L'Usine a les dimensions d'une cité labyrinthique, tentaculaire avec ses bâtiments, ses restaurants, ses espaces verts, ses maisons d'habitations, un fleuve la traverse, un pont conduit d'une rive à l'autre. A-t-elle même des limites?
Et que fabrique-t-elle? Mystère.
Trois de ses employés témoignent de leur mission à l'Usine. L'un doit végétaliser les toits et étudier les mousses, un autre corrige inlassablement des textes incompréhensibles avant de les remettre en piles et de les corriger à nouveau, la troisième glisse sans trêve des documents dans une déchiqueteuse. Leurs récits sont à la première personne et leurs voix semblent parfois se confondre: à accomplir des tâches répétitives, absurdes, aliénantes et dont on ignore la finalité, on finit par perdre toute identité.
Après des descriptions précises et réalistes de cet univers, le roman glisse dans le fantastique et l'onirisme. D'étranges animaux, spécifiques à l'Usine, envahissent les lieux, particulièrement de grands cormorans, entièrement noirs. Après la perte d'identité, c'est la perte d'humanité qui menace dans cet univers étrange.
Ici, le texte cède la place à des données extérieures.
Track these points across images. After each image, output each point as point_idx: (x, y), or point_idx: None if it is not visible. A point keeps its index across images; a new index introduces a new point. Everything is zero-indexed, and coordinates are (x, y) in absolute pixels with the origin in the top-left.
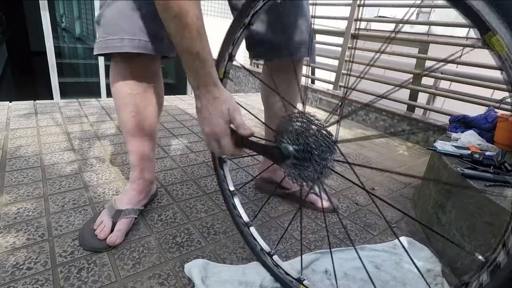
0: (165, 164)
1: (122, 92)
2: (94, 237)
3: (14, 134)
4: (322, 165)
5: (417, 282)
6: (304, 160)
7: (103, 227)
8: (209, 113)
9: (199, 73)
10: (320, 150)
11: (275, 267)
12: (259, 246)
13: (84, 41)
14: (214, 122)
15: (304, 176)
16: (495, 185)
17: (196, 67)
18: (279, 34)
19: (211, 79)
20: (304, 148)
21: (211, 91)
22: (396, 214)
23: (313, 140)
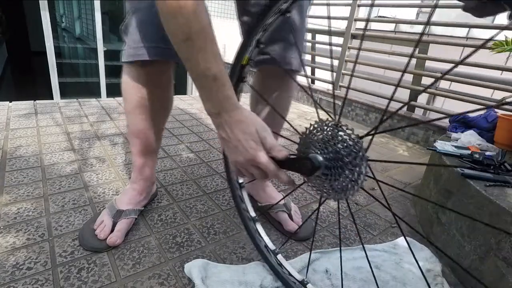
0: (165, 164)
1: (135, 96)
2: (94, 237)
3: (14, 134)
4: (349, 180)
5: (417, 282)
6: (332, 173)
7: (103, 227)
8: (237, 139)
9: (218, 97)
10: (350, 164)
11: (279, 266)
12: (264, 243)
13: (84, 41)
14: (246, 147)
15: (329, 188)
16: (495, 185)
17: (214, 92)
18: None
19: (232, 102)
20: (335, 160)
21: (234, 116)
22: (397, 213)
23: (345, 152)
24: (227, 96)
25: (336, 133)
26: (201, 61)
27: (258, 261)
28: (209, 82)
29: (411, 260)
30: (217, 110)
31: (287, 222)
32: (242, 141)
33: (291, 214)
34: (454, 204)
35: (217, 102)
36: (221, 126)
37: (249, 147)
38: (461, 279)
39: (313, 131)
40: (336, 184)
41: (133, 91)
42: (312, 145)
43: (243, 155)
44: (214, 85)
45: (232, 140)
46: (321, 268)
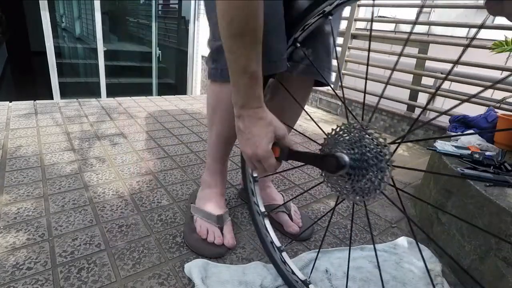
0: (165, 164)
1: (229, 106)
2: (212, 245)
3: (14, 134)
4: (371, 183)
5: (417, 282)
6: (356, 174)
7: (214, 234)
8: (252, 134)
9: (249, 94)
10: (374, 167)
11: (282, 263)
12: (270, 239)
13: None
14: (258, 143)
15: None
16: (495, 185)
17: (247, 88)
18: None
19: (259, 100)
20: (361, 162)
21: (256, 113)
22: (397, 214)
23: (370, 155)
24: (257, 95)
25: (363, 136)
26: (244, 57)
27: (258, 261)
28: (245, 78)
29: (411, 260)
30: (242, 103)
31: (287, 223)
32: (256, 137)
33: (291, 214)
34: (454, 204)
35: (246, 97)
36: (241, 117)
37: (259, 145)
38: (461, 279)
39: (340, 132)
40: (358, 186)
41: (229, 101)
42: (339, 145)
43: (252, 149)
44: (249, 82)
45: (247, 133)
46: (321, 267)
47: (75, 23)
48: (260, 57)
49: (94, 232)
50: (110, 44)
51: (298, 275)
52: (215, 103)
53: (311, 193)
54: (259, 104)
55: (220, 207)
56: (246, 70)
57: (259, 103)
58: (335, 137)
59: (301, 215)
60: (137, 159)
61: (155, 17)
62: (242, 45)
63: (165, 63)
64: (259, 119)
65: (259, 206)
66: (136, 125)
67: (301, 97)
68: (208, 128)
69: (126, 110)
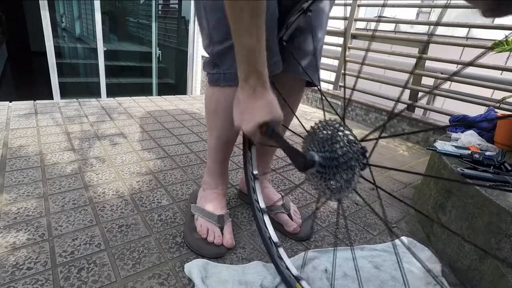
0: (165, 164)
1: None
2: (212, 245)
3: (14, 134)
4: (345, 182)
5: (415, 282)
6: (328, 173)
7: (214, 234)
8: (246, 111)
9: (250, 68)
10: (348, 167)
11: (279, 258)
12: (268, 235)
13: (84, 41)
14: (247, 121)
15: (324, 186)
16: (495, 185)
17: (248, 61)
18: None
19: (261, 78)
20: (332, 162)
21: (256, 91)
22: (397, 214)
23: (344, 156)
24: (258, 71)
25: (335, 133)
26: (245, 29)
27: (258, 261)
28: (246, 51)
29: (411, 260)
30: (245, 77)
31: (287, 223)
32: (248, 114)
33: (291, 214)
34: (454, 204)
35: (247, 71)
36: (242, 89)
37: (247, 124)
38: (461, 279)
39: (316, 130)
40: (331, 184)
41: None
42: (312, 143)
43: (240, 122)
44: (250, 55)
45: (242, 107)
46: (321, 267)
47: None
48: (262, 36)
49: (94, 232)
50: (110, 44)
51: (292, 270)
52: (214, 107)
53: (311, 193)
54: (260, 82)
55: (221, 207)
56: (247, 43)
57: (260, 81)
58: (311, 134)
59: (301, 215)
60: (137, 159)
61: (155, 17)
62: (244, 15)
63: (165, 63)
64: (257, 100)
65: (259, 203)
66: (136, 125)
67: (295, 96)
68: (208, 131)
69: (126, 110)
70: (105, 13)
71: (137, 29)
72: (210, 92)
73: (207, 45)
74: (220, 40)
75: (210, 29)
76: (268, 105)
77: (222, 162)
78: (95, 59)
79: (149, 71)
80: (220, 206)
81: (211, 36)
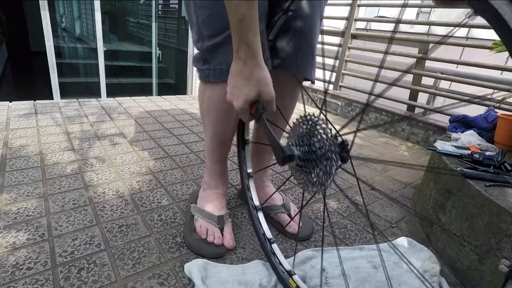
0: (165, 164)
1: (223, 105)
2: (211, 245)
3: (14, 134)
4: (326, 175)
5: (412, 282)
6: (308, 167)
7: (214, 234)
8: (236, 85)
9: (238, 38)
10: (327, 160)
11: (272, 254)
12: (262, 231)
13: (84, 41)
14: (237, 96)
15: (307, 180)
16: (495, 185)
17: (238, 30)
18: None
19: (251, 50)
20: (310, 156)
21: (247, 64)
22: (397, 214)
23: (323, 149)
24: (249, 42)
25: (313, 127)
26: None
27: (258, 260)
28: (237, 19)
29: (410, 260)
30: (236, 48)
31: (287, 223)
32: (237, 89)
33: (290, 214)
34: (454, 204)
35: (238, 41)
36: (234, 62)
37: (237, 99)
38: (461, 279)
39: (297, 125)
40: (311, 177)
41: (221, 103)
42: (293, 137)
43: (231, 97)
44: (240, 23)
45: (233, 81)
46: (319, 266)
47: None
48: (254, 7)
49: (94, 232)
50: (110, 44)
51: (285, 265)
52: (207, 104)
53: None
54: (252, 56)
55: (221, 208)
56: (237, 11)
57: (250, 52)
58: (294, 129)
59: (301, 216)
60: (137, 159)
61: (155, 17)
62: None
63: (165, 63)
64: (248, 75)
65: (254, 201)
66: (136, 125)
67: (289, 94)
68: (204, 130)
69: (126, 110)
70: (105, 13)
71: (137, 29)
72: (202, 89)
73: (196, 41)
74: (210, 35)
75: (199, 25)
76: (258, 82)
77: (220, 162)
78: (95, 59)
79: (149, 71)
80: (220, 206)
81: (201, 32)
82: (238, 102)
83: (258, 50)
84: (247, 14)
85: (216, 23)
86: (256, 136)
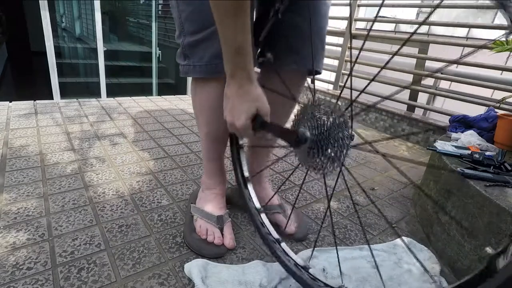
0: (165, 164)
1: (217, 102)
2: (211, 245)
3: (14, 134)
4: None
5: (412, 282)
6: (320, 148)
7: (214, 234)
8: (235, 106)
9: (234, 65)
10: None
11: (284, 253)
12: (268, 232)
13: (84, 41)
14: (238, 116)
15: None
16: (495, 185)
17: (235, 58)
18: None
19: (247, 73)
20: (322, 136)
21: (243, 86)
22: (397, 214)
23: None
24: (243, 66)
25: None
26: (232, 28)
27: (258, 260)
28: (233, 49)
29: (410, 260)
30: (231, 73)
31: (284, 224)
32: (237, 109)
33: (286, 214)
34: (454, 204)
35: (234, 68)
36: (229, 86)
37: (238, 118)
38: (461, 279)
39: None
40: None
41: (212, 101)
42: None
43: (230, 119)
44: (236, 53)
45: (231, 102)
46: (319, 266)
47: (75, 23)
48: (248, 33)
49: (94, 232)
50: (110, 44)
51: (298, 262)
52: (199, 104)
53: (311, 193)
54: (247, 78)
55: (220, 207)
56: (234, 40)
57: (246, 75)
58: (299, 115)
59: (296, 215)
60: (137, 159)
61: (155, 17)
62: (228, 16)
63: (165, 63)
64: (245, 94)
65: (254, 203)
66: (136, 125)
67: (294, 88)
68: (199, 130)
69: (126, 110)
70: (105, 13)
71: (137, 29)
72: (193, 89)
73: (178, 36)
74: (193, 31)
75: (182, 20)
76: (255, 99)
77: (215, 160)
78: (95, 59)
79: (149, 71)
80: (219, 206)
81: (183, 27)
82: (240, 121)
83: (253, 71)
84: (244, 43)
85: (200, 19)
86: (251, 140)
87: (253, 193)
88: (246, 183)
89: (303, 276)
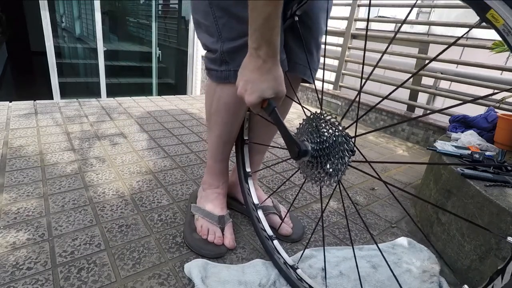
0: (165, 164)
1: (237, 106)
2: (212, 245)
3: (14, 134)
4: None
5: (411, 282)
6: (320, 162)
7: (215, 234)
8: (251, 80)
9: (261, 36)
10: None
11: (275, 251)
12: (263, 228)
13: (84, 41)
14: (249, 91)
15: (316, 175)
16: (495, 185)
17: (261, 30)
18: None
19: (273, 48)
20: (323, 151)
21: (267, 61)
22: (397, 214)
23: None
24: (270, 41)
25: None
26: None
27: (258, 259)
28: (262, 18)
29: (410, 260)
30: (257, 46)
31: (280, 225)
32: (252, 84)
33: (281, 215)
34: (454, 204)
35: (260, 39)
36: (251, 58)
37: (251, 93)
38: (461, 279)
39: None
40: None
41: (231, 104)
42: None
43: (246, 92)
44: (265, 23)
45: (249, 74)
46: (318, 265)
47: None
48: (279, 8)
49: (94, 232)
50: (110, 44)
51: (287, 261)
52: (216, 104)
53: (311, 193)
54: (272, 54)
55: (222, 207)
56: (263, 9)
57: (272, 52)
58: (304, 126)
59: (291, 217)
60: (137, 159)
61: (155, 17)
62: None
63: (165, 63)
64: (267, 71)
65: (253, 199)
66: (136, 125)
67: (290, 92)
68: (208, 129)
69: (126, 110)
70: (105, 13)
71: (137, 29)
72: (212, 90)
73: (213, 42)
74: (232, 37)
75: (219, 26)
76: (275, 80)
77: (222, 161)
78: (95, 59)
79: (149, 71)
80: (221, 206)
81: (220, 33)
82: (251, 97)
83: (278, 49)
84: (273, 13)
85: (239, 25)
86: (251, 136)
87: (253, 189)
88: (247, 177)
89: (290, 275)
L'Usine dans son gigantisme, dans l'absurdité de son organisation et dans la vanité de ses tâches, fait songer au Château de Kafka.
Et comment ne pas penser à la Métamorphose du même auteur, quand l'un des employés découvre que ses mains et son corps "sont entièrement couverts de plumes" tandis qu'une autre constate "je suis devenue un oiseau noir".
J'ai beaucoup apprécié ce livre qui dénonce l'aliénation dans un monde déshumanisé avec efficacité et originalité.